Da klingelt bei Simon mitten in der Nacht das Handy, er muss schnell in den Notfall. Dort findet er seine Mutter vor, welche sich die Pulsschlagadern aufgeschnitten hat und nichts mehr vom Leben erwartet und seinen Vater, der hilflos am Bett seiner Frau steht und nicht mehr weiss, wie er weiter machen kann.

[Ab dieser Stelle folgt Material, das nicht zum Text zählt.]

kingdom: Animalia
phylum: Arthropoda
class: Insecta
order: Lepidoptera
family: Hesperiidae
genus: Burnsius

Ausgerechnet Simon soll sich nun um seine Mutter kümmern, soll von zu Hause aus lernen und seine Arbeiten schreiben und so versuchen, seine Mutter von weiteren Verzweiflungstaten abzuhalten. Der eigentlich schon längst ausgezogene Sohn findet zurück in seine Familie und beginnt, seine eigene Geschichte und die Geschichte seiner Schwester aufzuarbeiten.

Meine Meinung:
Ich habe dieses Buch aufgrund des Klappentextes gekauft und habe natürlich erwartet, dass es sehr rührend und gut recherchiert sein wird. Dies war auch der Fall, allerdings trotzdem anders, als erwartet. Berührend, statt rührend und so offen und ehrlich, voller Gefühle und Schmerz, dass es genau so gut eine Biografie hätte sein können. Der Autorin muss für ihre Recherchearbeit, ihre genaue Beobachtungsgabe und ihr Einfühlungsvermögen wirklich ein sehr grosses Kompliment gemacht werden.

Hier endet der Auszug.